Supplementary Materials

  • Selected research papers for advanced topics
  • OpenAI Spinning Up in Deep RL [Link]

Course Schedule

Schedule is tentative and subject to change. Check the course website for the most up-to-date information.

WEEK TOPIC DESCRIPTION & READINGS
1 Course Introduction & Foundations Lecture 1 (Jan 30): Course intro, what is RL, the Markov Decision Process (MDP), value iteration, and policy iteration.
[Slides]
2 Value-based RL Lecture 2 (Feb 6): Q-learning, value-based methods, and value function learning.
[Slides (pre-lecture)]
Pick any two: Optional Readings:
3 Value-based RL (cont'd) Lecture 3 (Feb 13): Continuation of value-based methods and DDPG.
Pick any two:
4 Policy Gradient and Actor-Critic Methods Lecture 4 (Feb 20): REINFORCE, policy gradients, and TRPO.
Pick any two:
5 Actor-Critic Methods Lecture 5 (Feb 27): Bias-variance trade-offs, actor-critic methods, baselines as control variates, and GRPO.
Pick any two:

Frequently Asked Questions

How do I enroll in this course?

This course is closed for enrollment.

What are the prerequisites?

Students should have completed COS 324 (Introduction to Machine Learning) or an equivalent course. Familiarity with probability, statistics, linear algebra, and Python programming is required.

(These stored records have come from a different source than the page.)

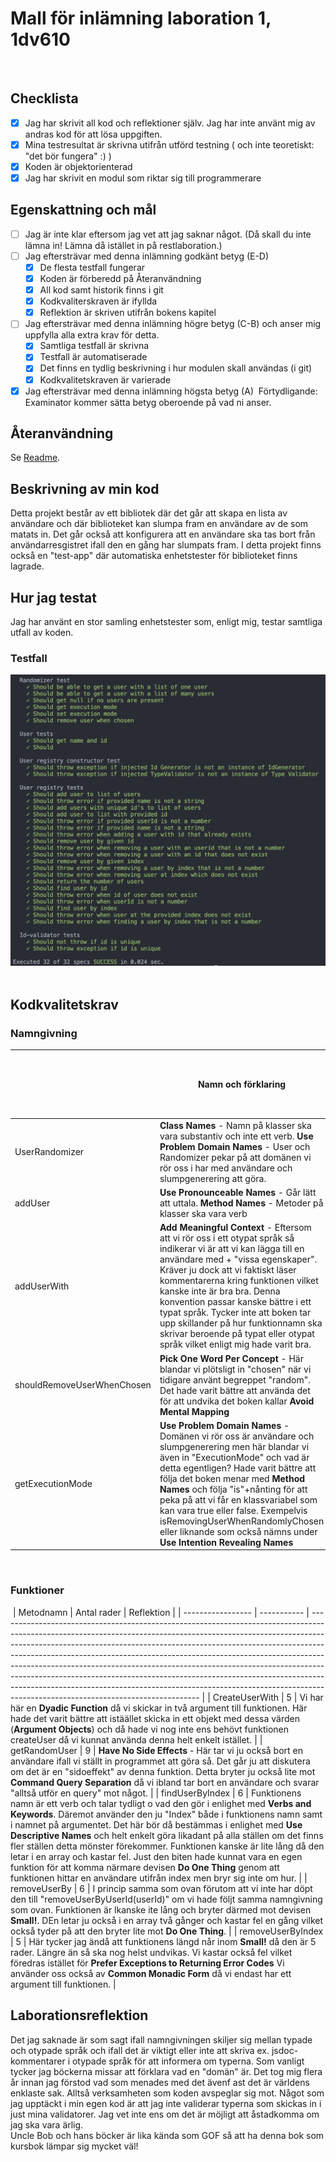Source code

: # Mall för inlämning laboration 1, 1dv610

​

## Checklista

- [x] Jag har skrivit all kod och reflektioner själv. Jag har inte använt mig av andras kod för att lösa uppgiften.
- [x] Mina testresultat är skrivna utifrån utförd testning ( och inte teoretiskt: "det bör fungera" :) )
- [x] Koden är objektorienterad
- [x] Jag har skrivit en modul som riktar sig till programmerare
      ​

## Egenskattning och mål

- [ ] Jag är inte klar eftersom jag vet att jag saknar något. (Då skall du inte lämna in! Lämna då istället in på restlaboration.)
- [ ] Jag eftersträvar med denna inlämning godkänt betyg (E-D)
  - [x] De flesta testfall fungerar
  - [x] Koden är förberedd på Återanvändning
  - [x] All kod samt historik finns i git
  - [x] Kodkvaliterskraven är ifyllda
  - [x] Reflektion är skriven utifrån bokens kapitel
- [ ] Jag eftersträvar med denna inlämning högre betyg (C-B) och anser mig uppfylla alla extra krav för detta.
  - [x] Samtliga testfall är skrivna
  - [x] Testfall är automatiserade
  - [x] Det finns en tydlig beskrivning i hur modulen skall användas (i git)
  - [x] Kodkvalitetskraven är varierade
- [x] Jag eftersträvar med denna inlämning högsta betyg (A)
      ​
      Förtydligande: Examinator kommer sätta betyg oberoende på vad ni anser.
      ​

## Återanvändning

Se [Readme](./readme.md).
​

## Beskrivning av min kod

Detta projekt består av ett bibliotek där det går att skapa en lista av användare och där biblioteket kan slumpa fram en användare av de som matats in. Det går också att konfigurera att en användare ska tas bort från användarresgistret ifall den en gång har slumpats fram. I detta projekt finns också en "test-app" där automatiska enhetstester för biblioteket finns lagrade.
​

## Hur jag testat

Jag har använt en stor samling enhetstester som, enligt mig, testar samtliga utfall av koden.
​

### Testfall

![Test resultat](./test-results.png)
​
​

## Kodkvalitetskrav

### Namngivning

| ​                          | Namn och förklaring                                                                                                                                                                                                                                                                                                                                                                                                                                                 | Reflektion och regler från Clean Code |
| -------------------------- | ------------------------------------------------------------------------------------------------------------------------------------------------------------------------------------------------------------------------------------------------------------------------------------------------------------------------------------------------------------------------------------------------------------------------------------------------------------------- | ------------------------------------- |
| UserRandomizer             | **Class Names** - Namn på klasser ska vara substantiv och inte ett verb. **Use Problem Domain Names** - User och Randomizer pekar på att domänen vi rör oss i har med användare och slumpgenerering att göra.                                                                                                                                                                                                                                                       |
| addUser                    | **Use Pronounceable Names** - Går lätt att uttala. **Method Names** - Metoder på klasser ska vara verb                                                                                                                                                                                                                                                                                                                                                              |
| addUserWith                | **Add Meaningful Context** - Eftersom att vi rör oss i ett otypat språk så indikerar vi är att vi kan lägga till en användare med + "vissa egenskaper". Kräver ju dock att vi faktiskt läser kommentarerna kring funktionen vilket kanske inte är bra bra. Denna konvention passar kanske bättre i ett typat språk. Tycker inte att boken tar upp skillander på hur funktionnamn ska skrivar beroende på typat eller otypat språk vilket enligt mig hade varit bra. |
| shouldRemoveUserWhenChosen | **Pick One Word Per Concept** - Här blandar vi plötsligt in "chosen" när vi tidigare använt begreppet "random". Det hade varit bättre att använda det för att undvika det boken kallar **Avoid Mental Mapping**                                                                                                                                                                                                                                                     |
| getExecutionMode           | **Use Problem Domain Names** - Domänen vi rör oss är användare och slumpgenerering men här blandar vi även in "ExecutionMode" och vad är detta egentligen? Hade varit bättre att följa det boken menar med **Method Names** och följa "is"+nånting för att peka på att vi får en klassvariabel som kan vara true eller false. Exempelvis isRemovingUserWhenRandomlyChosen eller liknande som också nämns under **Use Intention Revealing Names**                    |

​

### Funktioner

​
| Metodnamn | Antal rader | Reflektion |
| ----------------- | ----------- | -------------------------------------------------------------------------------------------------------------------------------------------------------------------------------------------------------------------------------------------------------------------------------------------------------------------------------------------------------------------------------------------------------------------------------------------------------------------------------------------------------------------------------------------------------------------------------------------------------------------- |
| CreateUserWith | 5 | Vi har här en **Dyadic Function** då vi skickar in två argument till funktionen. Här hade det varit bättre att istäället skicka in ett objekt med dessa värden (**Argument Objects**) och då hade vi nog inte ens behövt funktionen createUser då vi kunnat använda denna helt enkelt istället. |
| getRandomUser | 9 | **Have No Side Effects** - Här tar vi ju också bort en användare ifall vi ställt in programmet att göra så. Det går ju att diskutera om det är en "sidoeffekt" av denna funktion. Detta bryter ju också lite mot **Command Query Separation** då vi ibland tar bort en användare och svarar "alltså utför en query" mot något. |
| findUserByIndex | 6 | Funktionens namn är ett verb och talar tydligt o vad den gör i enlighet med **Verbs and Keywords**. Däremot använder den ju "Index" både i funktionens namn samt i namnet på argumentet. Det här bör då bestämmas i enlighet med **Use Descriptive Names** och helt enkelt göra likadant på alla ställen om det finns fler ställen detta mönster förekommer. Funktionen kanske är lite lång då den letar i en array och kastar fel. Just den biten hade kunnat vara en egen funktion för att komma närmare devisen **Do One Thing** genom att funktionen hittar en användare utifrån index men bryr sig inte om hur. |
| removeUserBy | 6 | I princip samma som ovan förutom att vi inte har döpt den till "removeUserByUserId(userId)" om vi hade följt samma namngivning som ovan. Funktionen är lkanske ite lång och bryter därmed mot devisen **Small!**. DEn letar ju också i en array två gånger och kastar fel en gång vilket också tyder på att den bryter lite mot **Do One Thing**. |
| removeUserByIndex | 5 | Här tycker jag ändå att funktionens längd når inom **Small!** då den är 5 rader. Längre än så ska nog helst undvikas. Vi kastar också fel vilket föredras istället för **Prefer Exceptions to Returning Error Codes** Vi använder oss också av **Common Monadic Form** då vi endast har ett argument till funktionen. |
​

## Laborationsreflektion

Det jag saknade är som sagt ifall namngivningen skiljer sig mellan typade och otypade språk och ifall det är viktigt eller inte att skriva ex. jsdoc-kommentarer i otypade språk för att informera om typerna. Som vanligt tycker jag böckerna missar att förklara vad en "domän" är. Det tog mig flera år innan jag förstod vad som menades med det ävenf ast det är världens enklaste sak. Alltså verksamheten som koden avspeglar sig mot. Något som jag upptäckt i min egen kod är att jag inte validerar typerna som skickas in i just mina validatorer. Jag vet inte ens om det är möjligt att åstadkomma om jag ska vara ärlig.  
Uncle Bob och hans böcker är lika kända som GOF så att ha denna bok som kursbok lämpar sig mycket väl!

Is this course suitable for graduate students?

Yes! This course is open to both undergraduate and graduate students. Graduate students may be expected to complete a more advanced final project.

What programming language will we use?

All assignments will be in Python using standard ML libraries (NumPy, PyTorch). Familiarity with these tools is helpful but not required—we will provide tutorials.

Can the final project be individual?

Generally no. Due to the size of the enrollment, we will require 3-5 students per group, except in exceptional circumstances.

Can I audit the course?

Formal auditing is not possible, but if there's room you can sit in on lectures.